Statt der Massen, die sich sonst zur Wallfahrt an dem schwarzen Gebäude drängen, sind es nun geordnete Reihen. Fast fühlt man sich bei den Bildern an eine Choreographie oder eine kreisende Parade erinnert.
Wegen des Coronavirus sind es nur wenige Tausend Pilger, die zur Wallfahrt Hadsch (Hajj) in Saudi-Arabien zugelassen sind. Die Pandemie hat im Königreich, das mit etwa 270.000 gemeldeten Infektionen vergleichsweise stark betroffen ist, große Sorgen geweckt. Das religiöse Massenereignis, zu dem vergangenes Jahr 1,8 Millionen Menschen aus dem Ausland anreisten, könnte das perfekte Umfeld für nächste Infektionswellen bieten.
Zum diesjährigen Hadsch, der am Mittwoch begann, hat die Regierung in Riad deshalb die strengsten Auflagen in der jüngeren Geschichte des Landes verhängt. Nur Gläubige unter 65 Jahren ohne chronische Vorerkrankungen, die sich bereits in Saudi-Arabien aufhielten, sind zugelassen. 70 Prozent von ihnen sind Arbeitsmigranten aus etwa 160 Ländern, 30 Prozent sind saudische Staatsbürger. Unzählige, die lange Geld sparten für die Pilgerfahrt und damit für die Erfüllung einer religiösen Grundpflicht, dürften schwer enttäuscht sein.
„Es ist eine sehr wichtige Mission für uns“
„Es ist ein sehr besonderes Jahr und ein sehr besonderes Ereignis“, sagt ein Mann aus der Türkei der regierungsnahen Zeitung „Saudi Gazette“. Er arbeitet als Lehrer in Riad und ist einer derjenigen, die zugelassen wurden. „Es ist eine sehr wichtige Mission für uns.“ Wegen Corona sollten die Pilger vorsichtig sein, warnt ein aus Aserbaidschan stammender Arzt, der ebenfalls zugelassen wurde.

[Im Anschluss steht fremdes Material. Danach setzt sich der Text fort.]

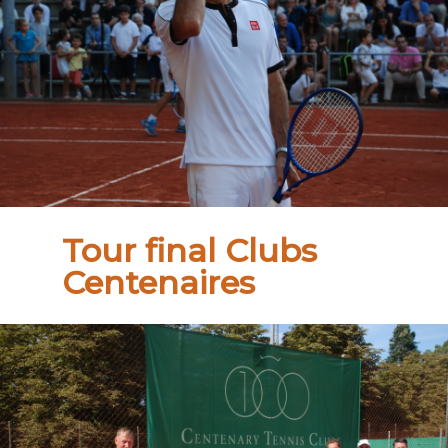
Tour final Clubs
Centenaires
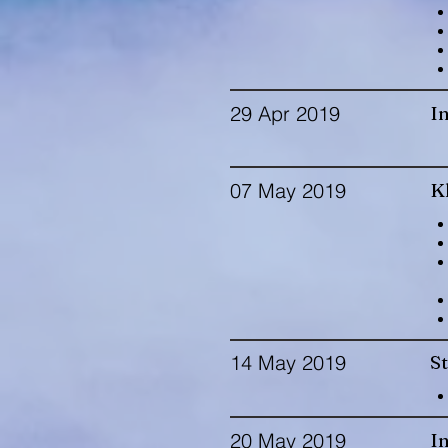
29 Apr 2019
In
07 May 2019
Kl
14 May 2019
S
20 May 2019
In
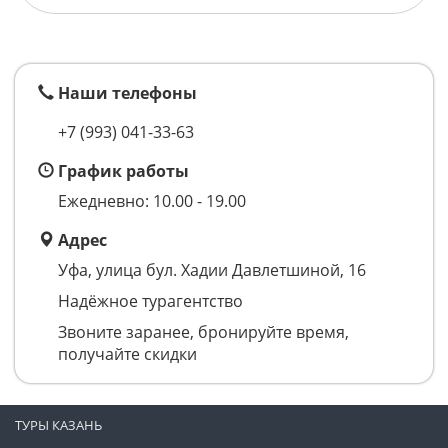
Наши телефоны
+7 (993)
041-33-63
График работы
Ежедневно: 10.00 - 19.00
Адрес
Уфа, улица бул. Хадии Давлетшиной, 16
Надёжное турагентство
Звоните заранее, бронируйте время,
получайте скидки
ТУРЫ КАЗАНЬ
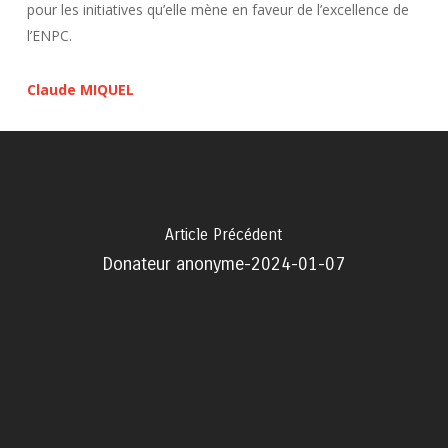
pour les initiatives qu’elle mène en faveur de l’excellence de
l’ENPC.
Claude MIQUEL
Article Précédent
Donateur anonyme-2024-01-07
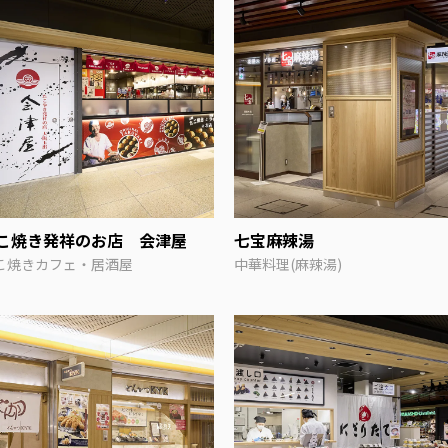
こ焼き発祥のお店 会津屋
七宝麻辣湯
こ焼きカフェ・居酒屋
中華料理(麻辣湯)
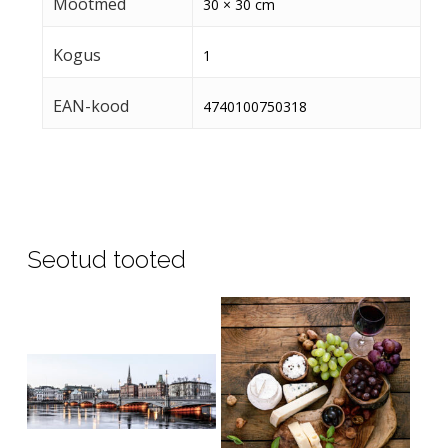
Mõõtmed
30 × 30 cm
Kogus
1
EAN-kood
4740100750318
Seotud tooted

Die Hadsch-Pilger dieses Jahr hätten „das größte Glück“, schreibt ein Nutzer bei Twitter unter das Video zu dem Interview.
Tatsächlich wäre die Gefahr einer Ansteckung wohl an wenigen Orten so groß wie bei der fünftägigen Wallfahrt in Mekka. Hunderttausende folgen dort normalerweise dicht gedrängt den muslimischen Ritualen. Sie wohnen in Zeltstädten, teilen Handtücher, Kleidung und Handys miteinander. Sie fahren in vollen Bussen zwischen den religiösen Stätten hin und her und essen gemeinsam. Der Hadsch zieht seine starke Symbolkraft auch aus dem Gefühl der Gemeinde, wenn dort massenhaft Gläubige gemeinsam speisen, beten und Buße tun.
Es gebe einen „strategischen Plan und strikte Gesundheitsprotokolle“, sagt Hadsch-Minister Mohammed Salih Bintin. Neben Maskenpflicht und Abstandsregeln ist für jede Gruppe aus 50 Pilgern ein Arzt zuständig, der die Einhaltung der Regeln prüft und Verdachtsfälle meldet. Das Wasser vom heiligen Samsam-Brunnen gibt es jetzt in Plastikflaschen. Selbst für das symbolische Steinigen des Teufels werden sterilisierte Kieselsteine in Tüten verteilt. Vor und nach der Wallfahrt müssen sich die Pilger eine Woche in Quarantäne begeben.
Der Hadsch: Gratwanderung für Saudi-Arabien
Für Saudi-Arabien ist es ein Balanceakt. Das Königreich muss das Virus eindämmen, ist aber auch Hofmeister beim wichtigsten religiösen Ereignis der muslimischen Welt. Zugleich beschert der Hadsch dem Land normalerweise Einnahmen in Milliardenhöhe. Branchen wie der Gastronomie, dem Hotel- und Tourismusgewerbe, die auf die Wallfahrt angewiesen sind, brechen die wichtigsten Einnahmen des Jahres weg. Selbst Bauern im ostafrikanischen Somalia, die sonst massenhaft Kühe, Schafe und Ziegen für den Verzehr in Mekka verkaufen, klagen über leere Taschen.
Wie groß der Frust bei einigen sein muss über die diesjährigen Beschränkungen, zeigte sich vergangene Woche: 16 Menschen wurden in Mekka beim Versuch festgenommen, sich unerlaubt Zugang zu den heiligen Stätten zu verschaffen, wie der Sprecher für öffentliche Sicherheit mitteilte. Gegen jeden von ihnen wurde eine Strafe von umgerechnet rund 2600 Dollar verhängt. Die „Saudi Gazette“ berichtete sogar, dass rund 240 Menschen festgenommen worden seien.